- _TEXTO PARA ANALIZAR_:
------------------------------------
M. CASTAÑO. 14-11-2012
Hace tiempo que rondaba, entre
mis pensamientos, la posibilidad de tratar el tema de los pulsadores en los
semáforos. Pero, por unas causas o razones no justificadas, siempre lo había
dejado de lado, pese a que con relativa frecuencia en mi devenir peatonal, me
enfrento a la decisión de pulsar o no pulsar a la hora de cruzar la calle y de
constatar las diferentes actitudes de los peatones. Tomar la decisión para
escribir sobre ello, surgió por casualidad, cuando leía un artículo sobre las
bondades del efecto placebo como el mecanismo de engaño cerebral, que no sólo
funciona con los medicamentos, sino que también se muestra efectivo en comportamientos
de los seres humanos ante los ascensores, los semáforos y otros artilugios
sincronizados.
En el artículo mencionado, Greg Ross manifestaba que en la mayoría de los
ascensores el botón “cerrar-abrir puertas” no sirve de nada y que solamente
causa el efecto psicofísico de aminorar la claustrofobia que la mayor parte sufrimos
ante los espacios reducidos o el temor a un accidente. Parece ser que reacciones
semejantes ocurren con todo tipo de aparatos reguladores que girar, subir,
bajar, pero que hagas lo que hagas, nada ocurrirá que no esté conforme a lo
programado.
------------------------------------
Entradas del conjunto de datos

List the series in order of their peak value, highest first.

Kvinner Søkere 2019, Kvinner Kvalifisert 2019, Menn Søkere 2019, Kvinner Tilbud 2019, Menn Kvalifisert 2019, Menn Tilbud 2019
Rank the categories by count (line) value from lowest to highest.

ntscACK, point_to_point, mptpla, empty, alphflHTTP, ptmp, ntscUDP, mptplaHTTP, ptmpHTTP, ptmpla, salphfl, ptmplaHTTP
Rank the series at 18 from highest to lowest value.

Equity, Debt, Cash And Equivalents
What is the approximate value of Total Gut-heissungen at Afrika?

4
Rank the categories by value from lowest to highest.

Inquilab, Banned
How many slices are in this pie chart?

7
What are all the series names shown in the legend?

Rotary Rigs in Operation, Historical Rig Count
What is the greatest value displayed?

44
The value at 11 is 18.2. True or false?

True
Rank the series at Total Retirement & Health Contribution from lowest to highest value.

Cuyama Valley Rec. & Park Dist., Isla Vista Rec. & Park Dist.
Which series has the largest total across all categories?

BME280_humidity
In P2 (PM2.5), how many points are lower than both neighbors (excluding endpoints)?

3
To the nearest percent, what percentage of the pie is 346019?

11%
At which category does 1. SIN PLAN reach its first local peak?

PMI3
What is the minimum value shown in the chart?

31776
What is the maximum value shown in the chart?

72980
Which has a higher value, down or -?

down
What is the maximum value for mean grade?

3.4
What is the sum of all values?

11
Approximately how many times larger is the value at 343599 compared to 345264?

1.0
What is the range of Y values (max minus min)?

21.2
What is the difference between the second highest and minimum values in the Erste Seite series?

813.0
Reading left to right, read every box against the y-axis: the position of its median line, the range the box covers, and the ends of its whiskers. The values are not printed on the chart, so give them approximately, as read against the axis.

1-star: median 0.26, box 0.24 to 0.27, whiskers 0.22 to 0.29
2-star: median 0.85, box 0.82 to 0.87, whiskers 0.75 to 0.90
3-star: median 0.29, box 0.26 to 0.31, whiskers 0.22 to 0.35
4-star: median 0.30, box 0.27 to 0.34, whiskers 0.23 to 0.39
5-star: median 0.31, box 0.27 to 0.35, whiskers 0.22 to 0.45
------------------------------------
- _SOBRE LA TAREA_:
En el texto sobre los pulsadores de los semáforos, ¿qué afirma Greg Ross acerca del botón "cerrar-abrir puertas" de la mayoría de los ascensores?

- _SOLUCIÓN DEL EJERCICIO_:
Que no sirve de nada y que solamente causa el efecto psicofísico de aminorar la claustrofobia ante los espacios reducidos o el temor a un accidente.